Tommie Leeshay Boyd (born December 21, 1971) is an American former professional football player who was a wide receiver for the Detroit Lions of the National Football League (NFL) from 1997 to 1998. He played college football for the Toledo Rockets.

== Early life==
Boyd attended Lansing Eastern High School in Lansing, Michigan, where he played football and ran track. He played as a quarterback and received honorable mention on the CAC All-Conference Team in 1988. With the 400 meter relay team he won the CAC championship, the regionals and placed second in the state championship in 1989. He also returned as a quarterback for his senior year at Lansing and competed in track meets. He committed to play college football for the Toledo Rockets in February 1990. He played in the Michigan High School Football All-Star Game.

==College career==
Boyd played as a split end and punt and kick returner in college for the Toledo Rockets five years from 1990 to 1995.

==Professional career==
After going unselected in the 1995 NFL draft, Boyd signed as a free agent with the Detroit Lions in April 1995 and took part in their minicamp. On August 19, 1995 he was released by the Lions together with nine other players. Boyd signed with the German club Rhein Fire of the World League of American Football for the 1996 season. In July 1996 he had a try-out with the Detroit Lions and participated in the free agent camp. He was waived on August 22, 1996, after struggling with a shoulder injury during training camp. He signed with the practice squad afterwards.
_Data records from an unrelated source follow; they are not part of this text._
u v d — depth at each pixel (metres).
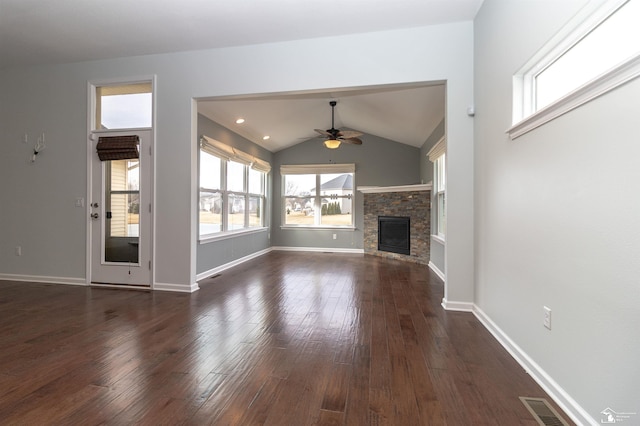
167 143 3.97
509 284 2.38
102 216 4.16
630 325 1.28
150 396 1.76
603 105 1.42
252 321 2.94
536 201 1.99
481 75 3.03
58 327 2.77
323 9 3.05
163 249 4.00
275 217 8.09
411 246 6.38
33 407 1.66
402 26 3.37
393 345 2.44
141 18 3.21
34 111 4.32
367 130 7.44
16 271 4.41
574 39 1.79
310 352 2.31
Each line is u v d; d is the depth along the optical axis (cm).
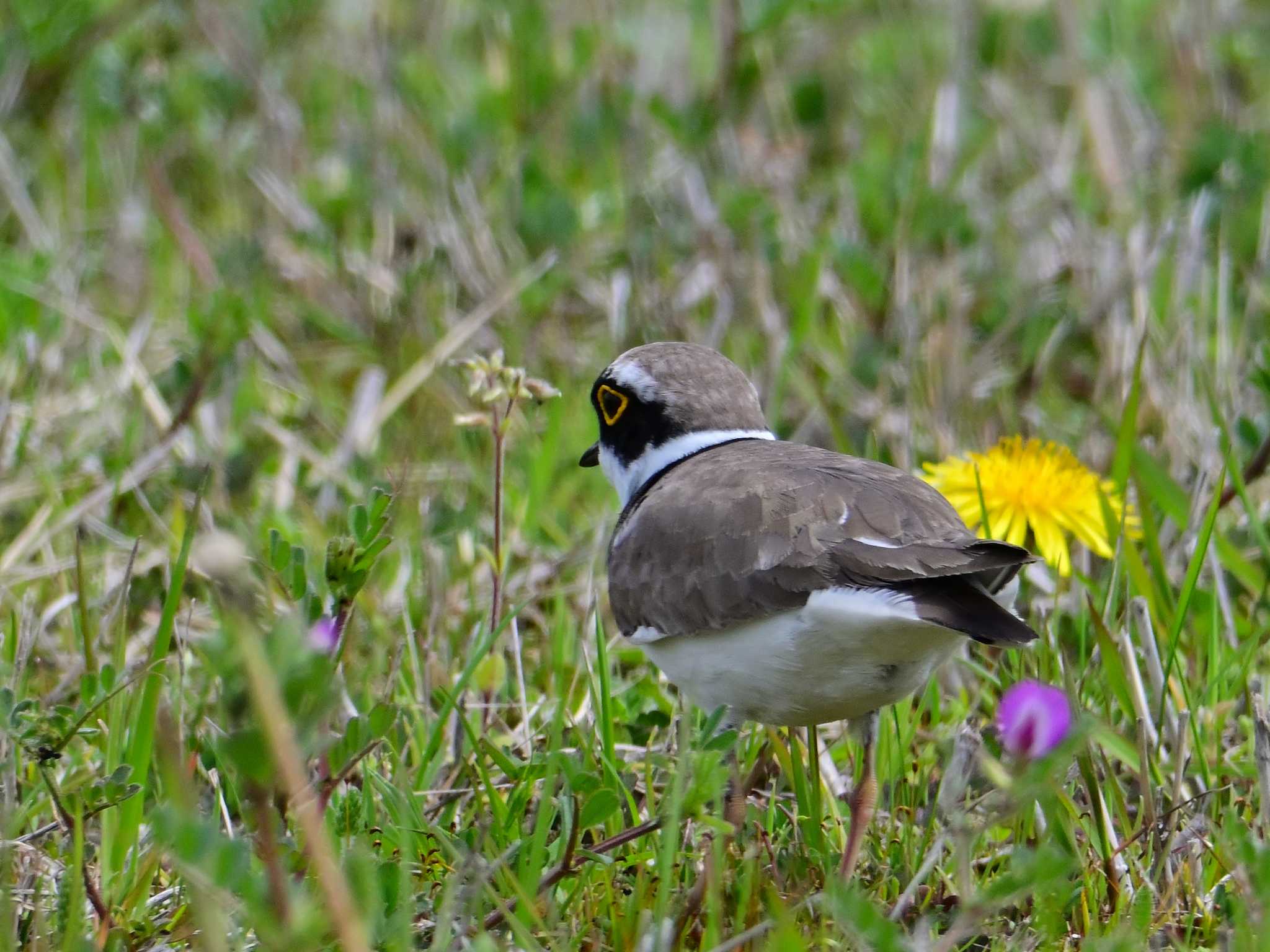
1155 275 1373
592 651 1007
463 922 686
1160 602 986
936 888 771
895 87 1783
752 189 1516
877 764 877
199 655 958
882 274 1398
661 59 1830
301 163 1653
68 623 1025
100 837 771
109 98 1652
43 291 1392
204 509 1112
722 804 817
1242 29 1848
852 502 777
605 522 1120
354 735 726
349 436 1248
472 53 1856
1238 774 847
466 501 1182
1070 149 1619
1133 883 759
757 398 934
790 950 633
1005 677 920
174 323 1419
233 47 1750
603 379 936
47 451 1220
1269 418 1163
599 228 1539
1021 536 1009
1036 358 1363
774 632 768
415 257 1462
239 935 674
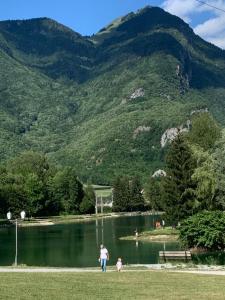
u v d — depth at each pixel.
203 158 94.56
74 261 64.94
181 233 72.88
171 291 28.97
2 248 84.44
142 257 66.19
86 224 160.62
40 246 87.56
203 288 30.25
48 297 25.89
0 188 178.62
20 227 153.62
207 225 71.06
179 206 95.25
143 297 26.88
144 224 149.38
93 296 26.75
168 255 61.81
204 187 84.06
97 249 80.12
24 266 49.84
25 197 186.50
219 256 63.94
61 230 133.12
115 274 37.59
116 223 159.25
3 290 27.39
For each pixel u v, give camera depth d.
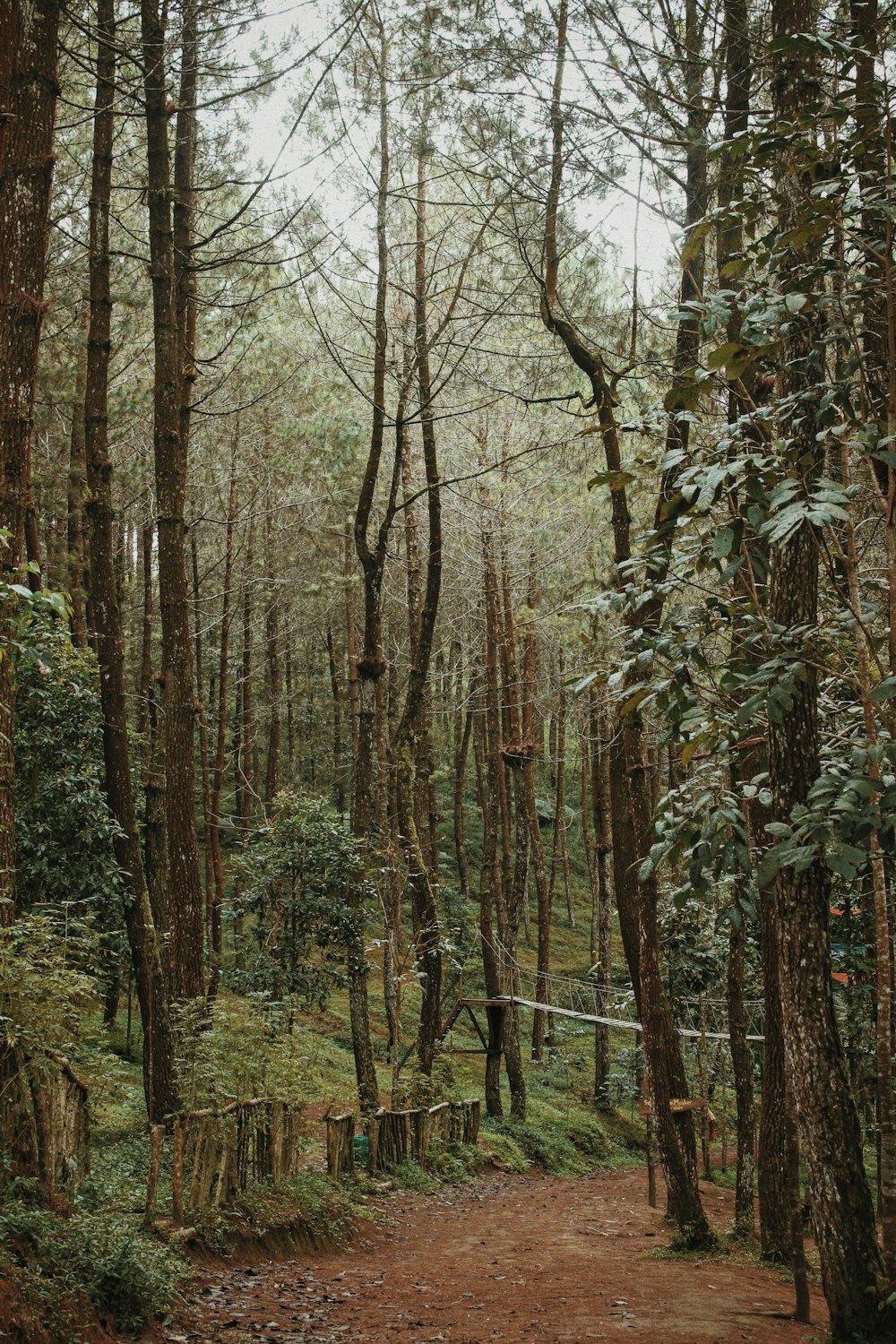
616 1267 9.40
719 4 8.37
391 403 20.48
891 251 5.29
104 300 11.95
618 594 5.94
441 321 18.38
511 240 13.65
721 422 9.90
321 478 22.66
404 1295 7.82
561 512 20.81
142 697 17.89
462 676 34.22
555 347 17.31
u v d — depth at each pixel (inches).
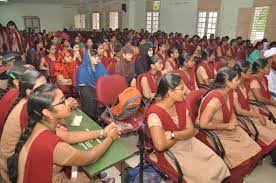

On February 20, 1997 he resigned with the Lions. In July 1997 he once again played in the training camp with the Lions. He made in August the 1997 Lions roster. He made his debut on August 31, 1997, against the Atlanta Falcons where he played in two offensive plays and with the punt team. In 16 games played, he had 10 receptions for 142 yards. On April 18, 1998 he resigned with the Detroit Lions together with Kez McCorvey. In July 1998 he returned to the Lions training camp for the fourth year in a row. He and Germane Crowell both were in the running for the spot of third receiver but lost the role during the season. After the season he was one of five players left available for the 1999 NFL expansion draft but was not chosen.

On March 31, 1999 he was cut by the Lions and signed a two-year contract with the Cincinnati Bengals on April 8, 1999. On August 23, 1999 he was cut by the Bengals. In April 2000 he had try-outs with the Oakland Raiders and New York Jets. In 2001 he signed with the Tampa Bay Storm but was traded to the expansion team Detroit Fury where he played the 2001 Arena Football League season. In November 2001, he was left unprotected for the Expansion draft for the Dallas Desperados. He was selected by the Buffalo Destroyers who traded for the pick. In December 2002 he was released by Buffalo.